Tuesday, February 3, 2015

Two kinds of fungibility

I was teaching Jennifer Whiting's "Impersonal Friends" this morning—I love that piece—and I was going into the usual distinction between the fungible and nonfungible. I generally illustrate this with heirlooms. While money is fungible, the ring inherited from great grandmother is not: if the ring were swapped out for another just like it, it wouldn't be as good.

As I was teaching, though, I realized that that's too quick. Suppose that in the first place great grandmother instead had a different but similar ring and it was passed down through the generations to us. That would make no difference to anything that matters to us. So the ring is broadly fungible: it can be swapped for another ring with relevantly similar historical properties. The same seems true of all heirlooms.

But are persons fungible in the same way? Here's a thought. If something rightly matters a great deal to me it matters objectively at least somewhat. It rightly matters a great deal to me that I exist. It thus rightly matters a great deal to me that all of my history wasn't swapped for that of another similar individual. Therefore it matters objectively at least somewhat. Hence I am objectively not fungible even in that broader sense.


Michael Gonzalez said...

If that other, similar individual had lived, instead of you, he would (plausibly) have mattered as much to himself as you do to yourself, no? The idea of "objectively" mattering seems rather sketchy to me. Wouldn't that be like objectively having an appearance? Saying that X "appears like such-and-such" or "matters" both seem to need to be followed by "to Y", where why is the subject who observes or values X.

Can you perhaps explain what you mean by "objectively matters"?

Alexander R Pruss said...

We say things like: "Fred doesn't care about the things that really matter." And we could say this even if Fred was the only person in existence.

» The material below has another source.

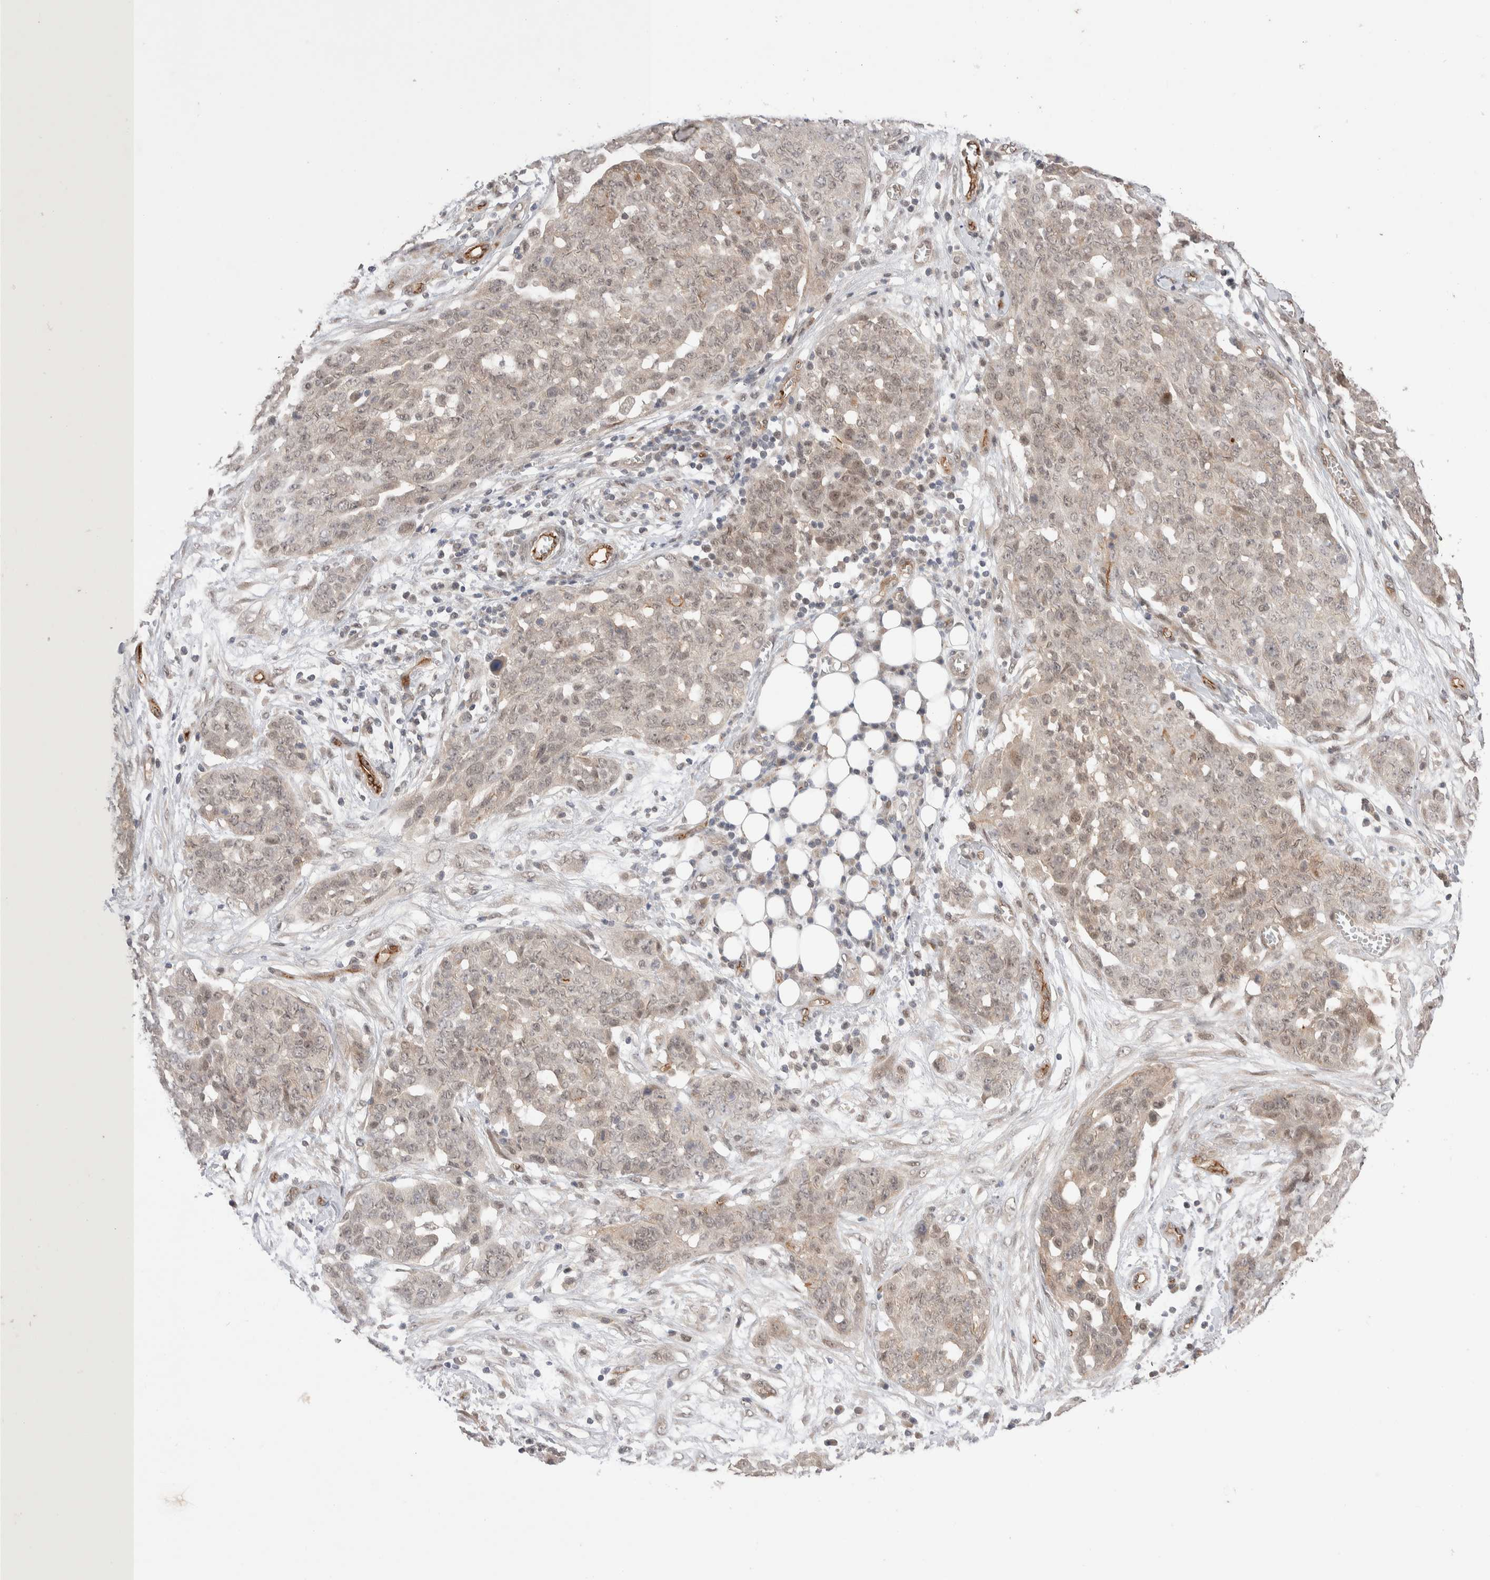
{"staining": {"intensity": "weak", "quantity": "25%-75%", "location": "cytoplasmic/membranous,nuclear"}, "tissue": "ovarian cancer", "cell_type": "Tumor cells", "image_type": "cancer", "snomed": [{"axis": "morphology", "description": "Cystadenocarcinoma, serous, NOS"}, {"axis": "topography", "description": "Soft tissue"}, {"axis": "topography", "description": "Ovary"}], "caption": "This photomicrograph exhibits ovarian cancer (serous cystadenocarcinoma) stained with IHC to label a protein in brown. The cytoplasmic/membranous and nuclear of tumor cells show weak positivity for the protein. Nuclei are counter-stained blue.", "gene": "ZNF704", "patient": {"sex": "female", "age": 57}}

Or, if you prefer, you can say x objectively matters iff everyone ought to be such that x matters to them.

Michael Gonzalez said...

So, substituting the definition of "objectively matters" into your original statement: If something rightly matters a great deal to me, it is at least somewhat the case that it ought to matter to everyone.

Does that seem right?

Alexander R Pruss said...

Rephrase: "If something rightly matters a great deal to me, it ought to matter at least slightly to everyone."

That sounds close to right. But I guess my suggested account of objective mattering does need to be modified:

x objectively matters iff everyone should be such that x would matter to them if they knew about x.

So, yes, it does seem right to me that if something matters a great deal to me, it should matter at least a little to everyone who knew of it.

It *may* be OK for things that have zero objective import to matter *a little* to a person. Thus, it's OK to have a hobby of collecting thumbtacks. But if something that has zero objective import comes to matter *a lot* to a person, she's gone off the deep end.

Michael Gonzalez said...

That is a very interesting insight, since it does follow that each of us is a being such that, if others knew about us, it would be right for us to matter to them.

I wonder what this does for the so-called "moral argument" for God's existence. That sort of argument seems predicated on the idea that things wouldn't have any intrinsic worth if there weren't some transcendant anchor point for moral values (viz. God's perfect nature). Maybe you could still run such an argument, but just say that the "rightly" part of "if something rightly matters to me" is somehow predicated on God?